▶ **WHAT THIS TASK INVOLVES**
Exactly copy the final stretch of the listing below: the line with "hfov_deg: 15.7" and every line after it.

▶ **THE DATA**
──────

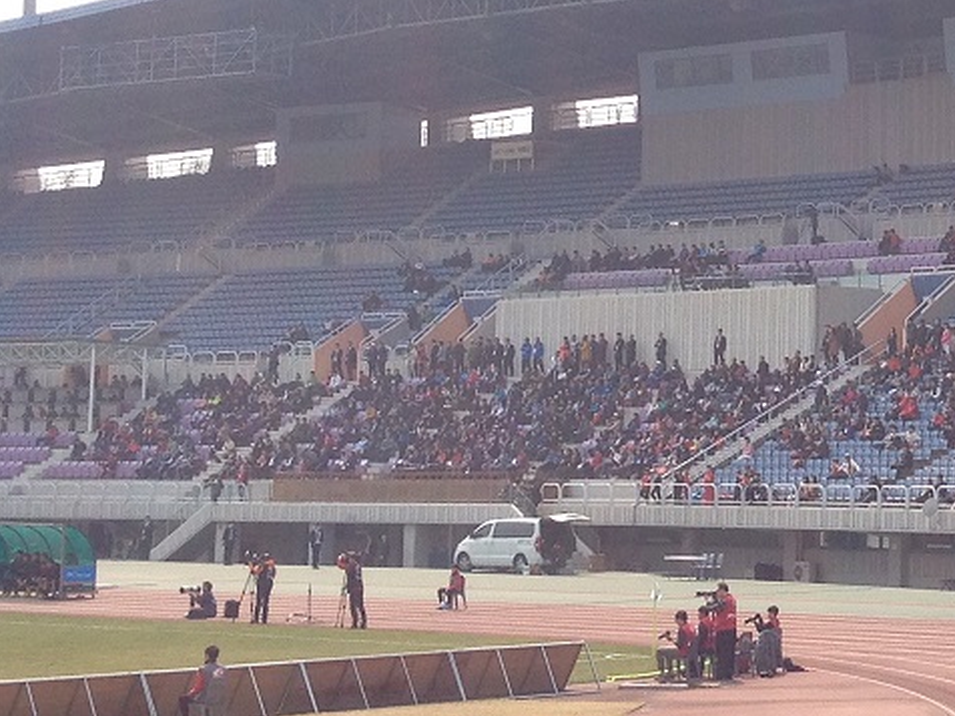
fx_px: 3311
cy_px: 52
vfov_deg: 12.2
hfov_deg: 15.7
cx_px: 1180
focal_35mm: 120
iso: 50
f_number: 2.4
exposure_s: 1/968
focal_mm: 4.28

──────

▶ **ANSWER TO THE PROBLEM**
hfov_deg: 15.7
cx_px: 1180
focal_35mm: 120
iso: 50
f_number: 2.4
exposure_s: 1/968
focal_mm: 4.28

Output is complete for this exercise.